-- Your task --
Give the number of lines in this listing that contain "middle", with no other words.

-- Provided material --

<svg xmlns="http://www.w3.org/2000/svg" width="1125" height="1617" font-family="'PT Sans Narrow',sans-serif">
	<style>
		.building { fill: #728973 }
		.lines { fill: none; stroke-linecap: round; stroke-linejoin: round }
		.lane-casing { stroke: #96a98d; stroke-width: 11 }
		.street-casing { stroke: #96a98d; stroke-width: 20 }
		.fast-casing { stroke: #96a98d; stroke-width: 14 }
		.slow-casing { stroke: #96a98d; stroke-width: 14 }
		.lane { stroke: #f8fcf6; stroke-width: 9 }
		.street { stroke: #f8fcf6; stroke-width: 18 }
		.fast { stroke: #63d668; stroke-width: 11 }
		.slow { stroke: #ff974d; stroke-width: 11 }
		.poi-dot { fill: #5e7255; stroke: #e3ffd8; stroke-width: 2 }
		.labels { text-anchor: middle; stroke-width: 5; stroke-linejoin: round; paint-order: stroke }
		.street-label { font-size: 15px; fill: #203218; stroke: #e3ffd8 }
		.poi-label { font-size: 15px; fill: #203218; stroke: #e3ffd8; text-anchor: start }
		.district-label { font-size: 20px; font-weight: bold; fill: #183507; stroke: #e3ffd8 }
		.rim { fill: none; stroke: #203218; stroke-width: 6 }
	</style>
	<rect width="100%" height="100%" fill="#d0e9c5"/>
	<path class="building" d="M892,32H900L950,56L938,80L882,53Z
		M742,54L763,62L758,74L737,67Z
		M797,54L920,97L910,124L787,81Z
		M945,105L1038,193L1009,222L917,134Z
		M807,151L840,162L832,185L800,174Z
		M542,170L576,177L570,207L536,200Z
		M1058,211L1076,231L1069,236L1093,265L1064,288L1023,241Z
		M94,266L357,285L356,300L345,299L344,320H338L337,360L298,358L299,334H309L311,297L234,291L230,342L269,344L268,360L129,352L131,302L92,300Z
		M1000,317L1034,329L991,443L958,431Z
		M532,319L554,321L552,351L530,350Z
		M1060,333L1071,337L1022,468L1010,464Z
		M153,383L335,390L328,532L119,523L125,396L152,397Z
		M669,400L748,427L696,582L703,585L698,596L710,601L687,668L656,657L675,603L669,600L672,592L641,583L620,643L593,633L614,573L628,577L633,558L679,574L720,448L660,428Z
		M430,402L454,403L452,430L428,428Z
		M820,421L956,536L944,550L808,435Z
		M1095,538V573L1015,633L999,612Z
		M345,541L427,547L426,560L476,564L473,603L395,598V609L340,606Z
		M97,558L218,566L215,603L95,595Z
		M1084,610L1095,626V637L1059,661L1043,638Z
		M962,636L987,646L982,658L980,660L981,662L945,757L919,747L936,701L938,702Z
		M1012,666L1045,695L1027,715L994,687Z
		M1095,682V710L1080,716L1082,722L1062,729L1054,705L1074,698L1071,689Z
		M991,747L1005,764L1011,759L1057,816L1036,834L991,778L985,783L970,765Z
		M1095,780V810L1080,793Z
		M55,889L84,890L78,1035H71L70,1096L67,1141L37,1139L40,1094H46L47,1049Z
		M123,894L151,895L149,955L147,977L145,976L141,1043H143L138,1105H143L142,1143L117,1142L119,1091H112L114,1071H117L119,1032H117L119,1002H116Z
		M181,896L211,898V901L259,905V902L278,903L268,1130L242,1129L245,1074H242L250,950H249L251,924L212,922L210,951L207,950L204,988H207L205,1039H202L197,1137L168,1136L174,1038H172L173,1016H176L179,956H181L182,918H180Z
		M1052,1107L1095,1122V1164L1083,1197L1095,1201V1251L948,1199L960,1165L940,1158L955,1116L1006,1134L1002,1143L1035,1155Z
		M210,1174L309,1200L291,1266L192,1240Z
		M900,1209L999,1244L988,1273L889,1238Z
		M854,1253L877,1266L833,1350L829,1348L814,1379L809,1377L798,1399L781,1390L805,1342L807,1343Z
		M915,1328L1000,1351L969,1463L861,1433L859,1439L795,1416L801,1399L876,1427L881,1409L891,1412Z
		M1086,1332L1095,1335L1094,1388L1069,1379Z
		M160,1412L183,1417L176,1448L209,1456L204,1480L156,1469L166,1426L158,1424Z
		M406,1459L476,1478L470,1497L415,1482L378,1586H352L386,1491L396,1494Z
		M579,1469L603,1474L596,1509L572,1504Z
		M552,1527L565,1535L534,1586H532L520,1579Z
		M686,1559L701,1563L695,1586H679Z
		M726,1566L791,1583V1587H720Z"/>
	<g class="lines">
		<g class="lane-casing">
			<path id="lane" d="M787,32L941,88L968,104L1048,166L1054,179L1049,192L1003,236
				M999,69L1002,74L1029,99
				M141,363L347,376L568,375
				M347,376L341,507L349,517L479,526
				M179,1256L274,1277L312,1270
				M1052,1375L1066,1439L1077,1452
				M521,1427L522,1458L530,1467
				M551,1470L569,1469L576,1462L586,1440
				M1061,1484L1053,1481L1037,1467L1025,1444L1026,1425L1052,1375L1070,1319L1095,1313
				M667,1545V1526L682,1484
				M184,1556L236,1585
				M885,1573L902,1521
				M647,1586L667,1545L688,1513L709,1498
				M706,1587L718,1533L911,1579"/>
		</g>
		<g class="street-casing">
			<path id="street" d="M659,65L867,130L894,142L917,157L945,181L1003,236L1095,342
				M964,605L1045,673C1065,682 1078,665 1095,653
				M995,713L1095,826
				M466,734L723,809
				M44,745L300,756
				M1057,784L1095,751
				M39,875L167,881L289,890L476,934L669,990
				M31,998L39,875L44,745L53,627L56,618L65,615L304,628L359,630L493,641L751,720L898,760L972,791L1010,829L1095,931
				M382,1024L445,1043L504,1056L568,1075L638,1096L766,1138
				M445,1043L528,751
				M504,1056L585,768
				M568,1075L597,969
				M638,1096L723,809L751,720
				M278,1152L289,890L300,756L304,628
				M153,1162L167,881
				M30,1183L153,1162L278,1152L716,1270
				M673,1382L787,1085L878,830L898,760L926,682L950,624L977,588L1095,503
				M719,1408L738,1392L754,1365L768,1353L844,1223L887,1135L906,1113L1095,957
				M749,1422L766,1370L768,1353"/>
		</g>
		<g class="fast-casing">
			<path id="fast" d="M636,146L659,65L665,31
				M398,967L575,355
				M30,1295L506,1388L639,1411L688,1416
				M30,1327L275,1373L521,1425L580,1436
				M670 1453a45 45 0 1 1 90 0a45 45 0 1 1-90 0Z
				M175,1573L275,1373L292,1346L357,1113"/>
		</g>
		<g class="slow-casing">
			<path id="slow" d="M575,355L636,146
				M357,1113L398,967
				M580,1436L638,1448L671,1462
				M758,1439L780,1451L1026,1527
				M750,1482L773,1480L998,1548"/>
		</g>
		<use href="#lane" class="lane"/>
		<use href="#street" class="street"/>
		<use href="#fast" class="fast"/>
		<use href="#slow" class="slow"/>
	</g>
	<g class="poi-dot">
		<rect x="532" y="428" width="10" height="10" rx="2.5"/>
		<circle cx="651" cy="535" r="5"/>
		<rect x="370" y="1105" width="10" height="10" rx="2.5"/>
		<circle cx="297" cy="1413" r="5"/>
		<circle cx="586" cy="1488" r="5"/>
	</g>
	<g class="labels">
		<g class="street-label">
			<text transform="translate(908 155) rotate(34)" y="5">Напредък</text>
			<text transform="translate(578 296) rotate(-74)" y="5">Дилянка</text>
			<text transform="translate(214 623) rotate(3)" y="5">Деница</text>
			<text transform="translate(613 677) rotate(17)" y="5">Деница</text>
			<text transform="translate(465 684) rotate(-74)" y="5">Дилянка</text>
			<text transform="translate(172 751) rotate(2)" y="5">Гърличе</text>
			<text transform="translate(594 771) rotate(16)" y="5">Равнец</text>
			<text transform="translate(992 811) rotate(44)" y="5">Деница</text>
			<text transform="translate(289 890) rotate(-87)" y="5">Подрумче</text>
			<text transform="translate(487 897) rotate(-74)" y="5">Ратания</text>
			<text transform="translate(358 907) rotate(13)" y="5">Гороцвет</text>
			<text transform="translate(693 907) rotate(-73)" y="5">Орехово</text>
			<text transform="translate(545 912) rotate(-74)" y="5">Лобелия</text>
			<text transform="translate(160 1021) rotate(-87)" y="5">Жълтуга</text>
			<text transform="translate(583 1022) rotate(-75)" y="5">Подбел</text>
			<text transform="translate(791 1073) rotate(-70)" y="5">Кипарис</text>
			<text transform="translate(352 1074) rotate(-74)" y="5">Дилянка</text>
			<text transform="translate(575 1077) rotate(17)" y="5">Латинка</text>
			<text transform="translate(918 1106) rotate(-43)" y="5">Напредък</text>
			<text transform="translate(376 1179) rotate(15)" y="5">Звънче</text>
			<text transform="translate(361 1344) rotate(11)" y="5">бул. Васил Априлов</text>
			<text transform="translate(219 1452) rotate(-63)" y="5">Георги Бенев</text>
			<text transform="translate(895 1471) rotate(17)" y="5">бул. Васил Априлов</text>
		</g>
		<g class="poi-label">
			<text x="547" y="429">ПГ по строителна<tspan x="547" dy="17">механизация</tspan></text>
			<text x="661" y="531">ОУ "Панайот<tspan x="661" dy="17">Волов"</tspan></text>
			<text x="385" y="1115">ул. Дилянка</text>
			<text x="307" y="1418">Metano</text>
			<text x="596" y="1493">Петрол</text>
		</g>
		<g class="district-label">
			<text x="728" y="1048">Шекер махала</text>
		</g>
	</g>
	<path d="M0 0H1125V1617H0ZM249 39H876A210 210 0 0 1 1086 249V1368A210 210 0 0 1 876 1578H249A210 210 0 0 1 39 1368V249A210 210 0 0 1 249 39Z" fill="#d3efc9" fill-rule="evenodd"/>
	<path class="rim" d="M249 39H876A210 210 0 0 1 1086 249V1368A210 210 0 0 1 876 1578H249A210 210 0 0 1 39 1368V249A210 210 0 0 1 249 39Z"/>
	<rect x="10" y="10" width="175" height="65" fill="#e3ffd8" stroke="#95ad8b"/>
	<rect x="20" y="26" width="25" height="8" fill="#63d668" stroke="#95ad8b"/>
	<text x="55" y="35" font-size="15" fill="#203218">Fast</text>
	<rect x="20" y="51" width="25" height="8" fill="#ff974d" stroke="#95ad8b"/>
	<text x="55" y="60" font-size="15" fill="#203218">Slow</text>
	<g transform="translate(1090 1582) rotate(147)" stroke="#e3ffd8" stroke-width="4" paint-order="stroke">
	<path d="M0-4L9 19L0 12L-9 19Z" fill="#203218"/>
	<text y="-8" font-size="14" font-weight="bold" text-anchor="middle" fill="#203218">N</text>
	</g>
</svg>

-- Reply --
2